Extracted material —
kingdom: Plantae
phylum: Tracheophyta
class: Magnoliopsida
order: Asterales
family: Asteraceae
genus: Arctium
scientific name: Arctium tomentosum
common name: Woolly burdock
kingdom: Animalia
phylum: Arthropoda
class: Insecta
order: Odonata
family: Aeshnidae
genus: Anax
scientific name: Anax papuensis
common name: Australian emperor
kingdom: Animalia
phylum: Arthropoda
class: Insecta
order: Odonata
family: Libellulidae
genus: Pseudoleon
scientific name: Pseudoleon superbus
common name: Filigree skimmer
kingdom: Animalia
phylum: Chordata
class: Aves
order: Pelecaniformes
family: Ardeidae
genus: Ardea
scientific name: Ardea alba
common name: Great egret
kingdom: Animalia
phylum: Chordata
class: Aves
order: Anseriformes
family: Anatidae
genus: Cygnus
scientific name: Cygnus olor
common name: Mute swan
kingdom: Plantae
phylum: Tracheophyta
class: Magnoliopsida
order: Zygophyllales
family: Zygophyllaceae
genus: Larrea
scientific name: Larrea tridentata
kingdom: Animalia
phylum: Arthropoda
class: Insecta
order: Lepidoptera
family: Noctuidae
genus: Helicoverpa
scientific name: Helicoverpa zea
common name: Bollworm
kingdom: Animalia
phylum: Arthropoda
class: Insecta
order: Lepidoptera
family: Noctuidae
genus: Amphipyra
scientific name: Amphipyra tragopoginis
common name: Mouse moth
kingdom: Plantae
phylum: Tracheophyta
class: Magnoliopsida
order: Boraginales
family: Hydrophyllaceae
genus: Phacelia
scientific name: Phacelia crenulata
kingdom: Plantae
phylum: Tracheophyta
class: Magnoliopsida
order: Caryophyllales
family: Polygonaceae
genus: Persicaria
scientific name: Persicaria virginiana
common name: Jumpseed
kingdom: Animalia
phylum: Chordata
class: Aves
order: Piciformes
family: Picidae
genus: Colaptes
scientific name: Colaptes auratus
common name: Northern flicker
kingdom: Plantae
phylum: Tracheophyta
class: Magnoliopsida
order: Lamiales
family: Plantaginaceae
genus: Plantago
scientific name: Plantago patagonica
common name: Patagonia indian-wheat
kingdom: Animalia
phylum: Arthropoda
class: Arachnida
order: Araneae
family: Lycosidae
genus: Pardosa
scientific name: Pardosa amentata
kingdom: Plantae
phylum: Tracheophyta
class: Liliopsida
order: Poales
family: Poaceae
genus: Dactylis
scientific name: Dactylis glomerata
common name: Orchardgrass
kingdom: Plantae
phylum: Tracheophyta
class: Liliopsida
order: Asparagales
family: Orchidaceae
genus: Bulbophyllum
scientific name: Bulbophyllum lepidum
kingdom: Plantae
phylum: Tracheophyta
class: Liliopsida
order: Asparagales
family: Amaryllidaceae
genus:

Aim —
Rewrite all the lines of the records above as a single numbered list, skipping any blank lines.

Task answer —
1. kingdom: Plantae
2. phylum: Tracheophyta
3. class: Magnoliopsida
4. order: Asterales
5. family: Asteraceae
6. genus: Arctium
7. scientific name: Arctium tomentosum
8. common name: Woolly burdock
9. kingdom: Animalia
10. phylum: Arthropoda
11. class: Insecta
12. order: Odonata
13. family: Aeshnidae
14. genus: Anax
15. scientific name: Anax papuensis
16. common name: Australian emperor
17. kingdom: Animalia
18. phylum: Arthropoda
19. class: Insecta
20. order: Odonata
21. family: Libellulidae
22. genus: Pseudoleon
23. scientific name: Pseudoleon superbus
24. common name: Filigree skimmer
25. kingdom: Animalia
26. phylum: Chordata
27. class: Aves
28. order: Pelecaniformes
29. family: Ardeidae
30. genus: Ardea
31. scientific name: Ardea alba
32. common name: Great egret
33. kingdom: Animalia
34. phylum: Chordata
35. class: Aves
36. order: Anseriformes
37. family: Anatidae
38. genus: Cygnus
39. scientific name: Cygnus olor
40. common name: Mute swan
41. kingdom: Plantae
42. phylum: Tracheophyta
43. class: Magnoliopsida
44. order: Zygophyllales
45. family: Zygophyllaceae
46. genus: Larrea
47. scientific name: Larrea tridentata
48. kingdom: Animalia
49. phylum: Arthropoda
50. class: Insecta
51. order: Lepidoptera
52. family: Noctuidae
53. genus: Helicoverpa
54. scientific name: Helicoverpa zea
55. common name: Bollworm
56. kingdom: Animalia
57. phylum: Arthropoda
58. class: Insecta
59. order: Lepidoptera
60. family: Noctuidae
61. genus: Amphipyra
62. scientific name: Amphipyra tragopoginis
63. common name: Mouse moth
64. kingdom: Plantae
65. phylum: Tracheophyta
66. class: Magnoliopsida
67. order: Boraginales
68. family: Hydrophyllaceae
69. genus: Phacelia
70. scientific name: Phacelia crenulata
71. kingdom: Plantae
72. phylum: Tracheophyta
73. class: Magnoliopsida
74. order: Caryophyllales
75. family: Polygonaceae
76. genus: Persicaria
77. scientific name: Persicaria virginiana
78. common name: Jumpseed
79. kingdom: Animalia
80. phylum: Chordata
81. class: Aves
82. order: Piciformes
83. family: Picidae
84. genus: Colaptes
85. scientific name: Colaptes auratus
86. common name: Northern flicker
87. kingdom: Plantae
88. phylum: Tracheophyta
89. class: Magnoliopsida
90. order: Lamiales
91. family: Plantaginaceae
92. genus: Plantago
93. scientific name: Plantago patagonica
94. common name: Patagonia indian-wheat
95. kingdom: Animalia
96. phylum: Arthropoda
97. class: Arachnida
98. order: Araneae
99. family: Lycosidae
100. genus: Pardosa
101. scientific name: Pardosa amentata
102. kingdom: Plantae
103. phylum: Tracheophyta
104. class: Liliopsida
105. order: Poales
106. family: Poaceae
107. genus: Dactylis
108. scientific name: Dactylis glomerata
109. common name: Orchardgrass
110. kingdom: Plantae
111. phylum: Tracheophyta
112. class: Liliopsida
113. order: Asparagales
114. family: Orchidaceae
115. genus: Bulbophyllum
116. scientific name: Bulbophyllum lepidum
117. kingdom: Plantae
118. phylum: Tracheophyta
119. class: Liliopsida
120. order: Asparagales
121. family: Amaryllidaceae
122. genus:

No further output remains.